The answer must consist of each line below that contains the string "peut".

Materials provided below:

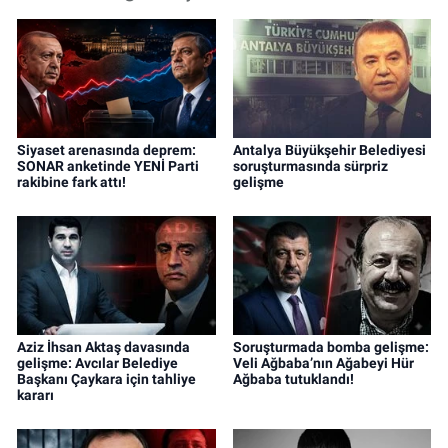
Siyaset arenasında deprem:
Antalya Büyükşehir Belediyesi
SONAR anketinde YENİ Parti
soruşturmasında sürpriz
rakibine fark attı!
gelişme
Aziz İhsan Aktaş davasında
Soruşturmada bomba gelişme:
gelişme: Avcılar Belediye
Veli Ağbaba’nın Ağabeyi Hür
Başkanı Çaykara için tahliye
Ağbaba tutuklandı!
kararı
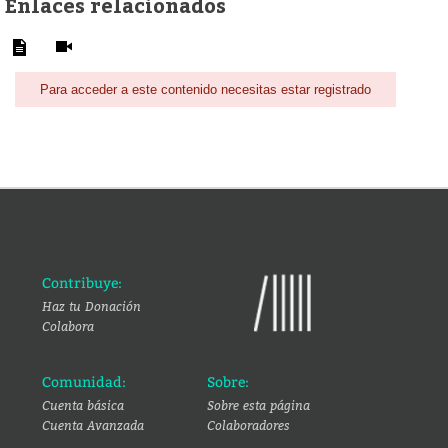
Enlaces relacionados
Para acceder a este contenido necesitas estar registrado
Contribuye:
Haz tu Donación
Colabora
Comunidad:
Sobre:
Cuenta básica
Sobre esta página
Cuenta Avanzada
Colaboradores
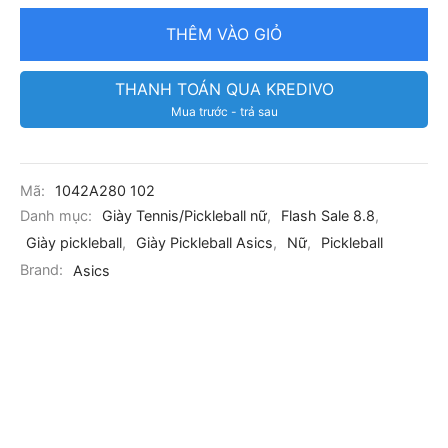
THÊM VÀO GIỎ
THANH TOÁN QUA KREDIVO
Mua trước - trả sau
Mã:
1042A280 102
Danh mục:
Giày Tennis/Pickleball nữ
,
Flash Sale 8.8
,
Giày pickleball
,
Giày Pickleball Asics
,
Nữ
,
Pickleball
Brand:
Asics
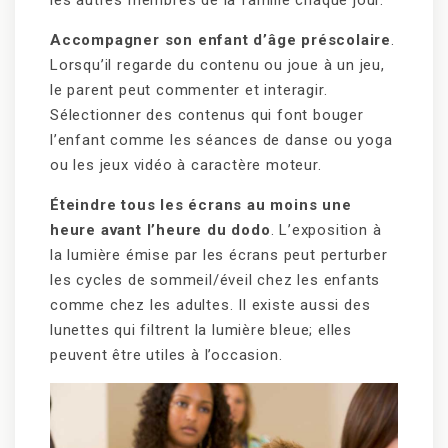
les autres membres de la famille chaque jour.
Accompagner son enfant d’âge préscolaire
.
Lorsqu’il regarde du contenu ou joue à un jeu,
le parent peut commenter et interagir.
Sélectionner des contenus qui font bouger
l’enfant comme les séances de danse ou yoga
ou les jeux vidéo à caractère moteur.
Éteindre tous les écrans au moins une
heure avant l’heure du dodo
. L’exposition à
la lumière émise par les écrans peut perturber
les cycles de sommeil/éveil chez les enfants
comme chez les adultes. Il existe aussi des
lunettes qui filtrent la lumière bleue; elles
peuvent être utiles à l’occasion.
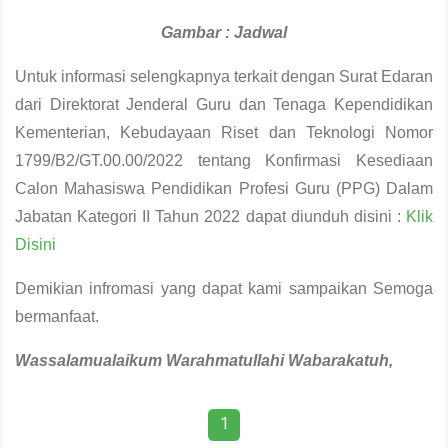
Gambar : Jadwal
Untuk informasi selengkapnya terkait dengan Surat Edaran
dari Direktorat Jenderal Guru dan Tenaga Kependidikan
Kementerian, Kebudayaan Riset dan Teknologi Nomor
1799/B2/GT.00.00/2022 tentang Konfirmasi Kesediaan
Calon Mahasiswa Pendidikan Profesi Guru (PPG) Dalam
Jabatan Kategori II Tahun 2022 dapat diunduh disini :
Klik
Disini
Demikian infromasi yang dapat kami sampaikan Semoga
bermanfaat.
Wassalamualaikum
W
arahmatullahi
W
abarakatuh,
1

End of Materials provided.

Solution to this exercise ▸
le parent peut commenter et interagir.
la lumière émise par les écrans peut perturber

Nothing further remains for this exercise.